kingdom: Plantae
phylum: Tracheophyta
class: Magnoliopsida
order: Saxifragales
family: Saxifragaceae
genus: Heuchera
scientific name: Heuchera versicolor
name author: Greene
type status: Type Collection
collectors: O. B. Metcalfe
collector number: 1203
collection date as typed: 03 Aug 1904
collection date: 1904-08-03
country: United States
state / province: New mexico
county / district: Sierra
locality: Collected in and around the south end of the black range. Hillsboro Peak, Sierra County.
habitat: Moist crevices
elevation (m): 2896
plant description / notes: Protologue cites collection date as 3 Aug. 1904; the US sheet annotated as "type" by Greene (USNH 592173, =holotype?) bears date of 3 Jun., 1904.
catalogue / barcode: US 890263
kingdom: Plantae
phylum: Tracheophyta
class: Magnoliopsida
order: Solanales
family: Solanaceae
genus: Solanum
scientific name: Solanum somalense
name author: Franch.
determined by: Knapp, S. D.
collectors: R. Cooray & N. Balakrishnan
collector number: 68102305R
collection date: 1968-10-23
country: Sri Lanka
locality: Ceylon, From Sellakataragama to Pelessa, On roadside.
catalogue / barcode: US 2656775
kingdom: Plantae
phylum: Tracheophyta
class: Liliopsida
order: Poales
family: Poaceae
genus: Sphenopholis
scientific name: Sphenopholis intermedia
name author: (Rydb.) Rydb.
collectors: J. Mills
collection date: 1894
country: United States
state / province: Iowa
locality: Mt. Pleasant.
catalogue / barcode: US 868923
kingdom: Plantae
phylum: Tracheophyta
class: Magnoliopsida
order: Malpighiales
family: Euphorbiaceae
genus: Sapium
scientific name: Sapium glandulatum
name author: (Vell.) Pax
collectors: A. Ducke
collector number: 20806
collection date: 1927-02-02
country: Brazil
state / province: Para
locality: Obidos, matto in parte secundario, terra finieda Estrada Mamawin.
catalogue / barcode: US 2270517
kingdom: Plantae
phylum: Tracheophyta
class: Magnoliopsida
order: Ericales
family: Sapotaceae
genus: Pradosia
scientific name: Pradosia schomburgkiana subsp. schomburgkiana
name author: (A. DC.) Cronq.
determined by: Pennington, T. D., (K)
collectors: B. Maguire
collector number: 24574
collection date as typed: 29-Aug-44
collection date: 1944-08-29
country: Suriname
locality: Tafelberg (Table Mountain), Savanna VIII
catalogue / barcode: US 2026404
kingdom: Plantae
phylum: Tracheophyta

Given problem: Arrange the stretch of lines from the one containing "collectors: O. B. Metcalfe" through the one containing "locality: Collected in" as a two-column CSV with the headers field and value, one row per line. Put each field in quotation marks and replace any line breaks with spaces.

Task answer:
field,value
"collectors:","O. B. Metcalfe"
"collector number:","1203"
"collection date as typed:","03 Aug 1904"
"collection date:","1904-08-03"
"country:","United States"
"state / province:","New mexico"
"county / district:","Sierra"
"locality:","Collected in and around the south end of the black range. Hillsboro Peak, Sierra County."